I nostri Lettori non si devono meravigliare se pubblichiamo degli articoli sulle arti marziali. Esse dal nostro punto di vista fanno tutt'uno con i giochi strategici e consentiranno, secondo il nostro auspicio un valido strumento per rapportarsi con Scacchi, Go, Shogi ecc. con un'attitudine che gli occidentali hanno smarrito da molto tempo...
M.G.
M.G.
La parola Kata nella lingua giapponese, nell'antichità assumeva il significato di simbolo per enfatizzarne il contenuto spirituale, in seguito assunse il significato più semplice di forma: infatti il kata è un succedersi di tecniche di parata e attacco prestabilite contro più avversari immaginari e forme. Nell'esecuzione dell'esercizio riveste grande importanza proprio la qualità formale delle singole tecniche, delle posizioni e degli spostamenti.
Non ci si deve però fermare all'aspetto
estetico: il kata è un vero combattimento, seppur
codificato, quindi deve esprimere efficacia, sia dal punto di
vista tecnico che strategico.
Per i praticanti rappresenta l'essenza dell'arte
marziale perché racchiude in sé sia lo studio delle
tecniche fondamentali (Kihon) che il ritmo e la tattica del combattimento
(Kumite): è perciò basilare per progredire
nella ricerca della Via (Do). E, dal punto di vista strettamente
tecnico, si può ben dire che studiare i Kata è studiare
il Karate nella sua completezza, senza quelle limitazioni poste
dal Karate agonistico: in questo senso, si può affermare
con certezza che non soltanto nei Kata risiede tutto il Karate,
ma che le caratteristiche di ogni singolo stile possono essere
comprese appieno soltanto dallo studio dei Kata propri dello stile
medesimo. Non si deve tuttavia commettere l'errore di interpretare
questo assunto nel senso che uno stile è tanto più
completo quanto più elevato è il numero dei Kata
che in esso si praticano:" Ciò che conta non è
il numero di Kata presenti in uno stile, ma che in questi Kata
siano rappresentati gli elementi distintivi e caratterizzanti
dello stile medesimo.
L'esercizio del kata non si pratica
solo nelle discipline marziali, ma in tutte quelle arti
orientali che abbiano come fine il Do: ju-do (via della
cedevolezza), ken-do (via della spada), kyu-do (via del tiro con
l'arco), aiki-do (unire l'energia), ma anche sho-do (calligrafia),
ka-do (composizione floreale) e sa-do (cerimonia del tè).

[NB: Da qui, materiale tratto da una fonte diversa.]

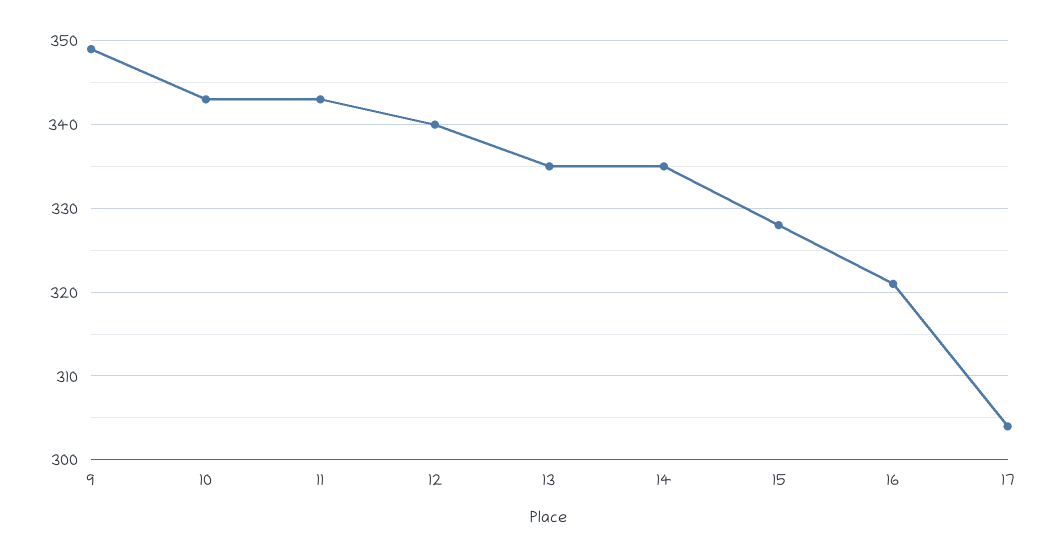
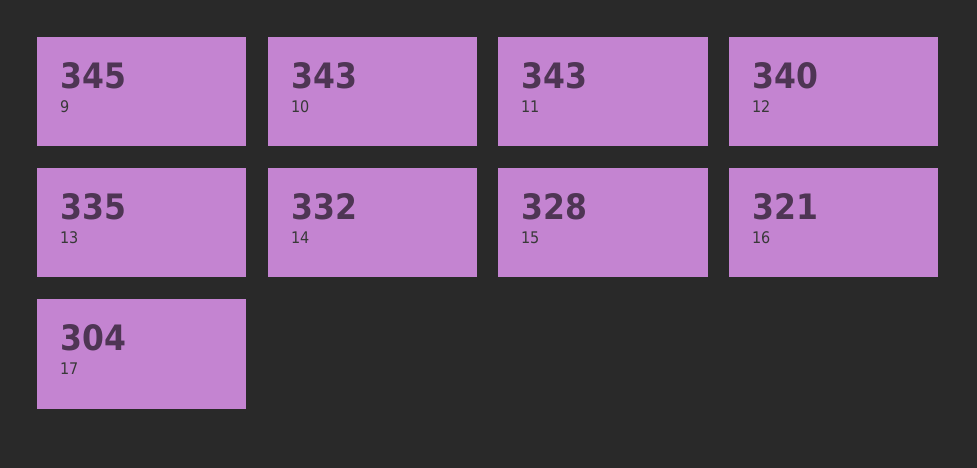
  {
-   "9": 349,
+   "9": 345,
    "10": 343,
    "11": 343,
    "12": 340,
    "13": 335,
-   "14": 335,
+   "14": 332,
    "15": 328,
    "16": 321,
    "17": 304
  }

In tutte queste discipline ci si propone di fondere, attraverso
la respirazione, le componenti fisica e mentale eseguendo una
predeterminata sequenza di gesti per raggiungere una più
elevata condizione spirituale.
Ogni kata è composto da una serie di movimenti
che ne costituiscono la caratteristica evidente, ma presenta altri
elementi che sfuggono alla comprensione più immediata:
i maestri che li hanno creati hanno spesso volutamente mascherato
il significato di alcuni passaggi per evitare che altri se ne
impadronissero. Per esempio i kata vennero mimetizzati in danze
innocue, nel periodo in cui ad Okinawa vigeva la proibizione di
praticare le arti marziali.
Vi sono dei punti che caratterizzano l'esecuzione
di un kata nel karate. Ogni kata inizia e finisce col
saluto (rei). L'inchino testimonia un mutato atteggiamento
mentale dell'esecutore, che da quel momento esprime tutta la sua
forza interiore. Tale stato di massima attenzione (zanshin) si
evidenzia in particolare al momento del saluto e del Kiai
(grido).
Tutte le tecniche devono essere sostenute dal corretto
uso della respirazione e della contrazione
addominale (Kime) che, in due particolari momenti esplodono nel
kiai. Dimenticare il grido o eseguirlo fuori tempo è indice
di emotività, ed è un errore.
I kata si sviluppano su di un tracciato determinato
(embusen); se spostamenti e cambi di direzione vengono eseguiti
correttamente, il punto di arrivo del kata corrisponde a quello
di partenza. Ogni karateka deve individuare un tukui kata
(forma preferita), scelto in funzione dell'obiettivo da raggiungere:
esame, gara o miglioramento tecnico. Il tukui kata deve quindi
cambiare nel tempo per le diverse fasi di evoluzione del praticante.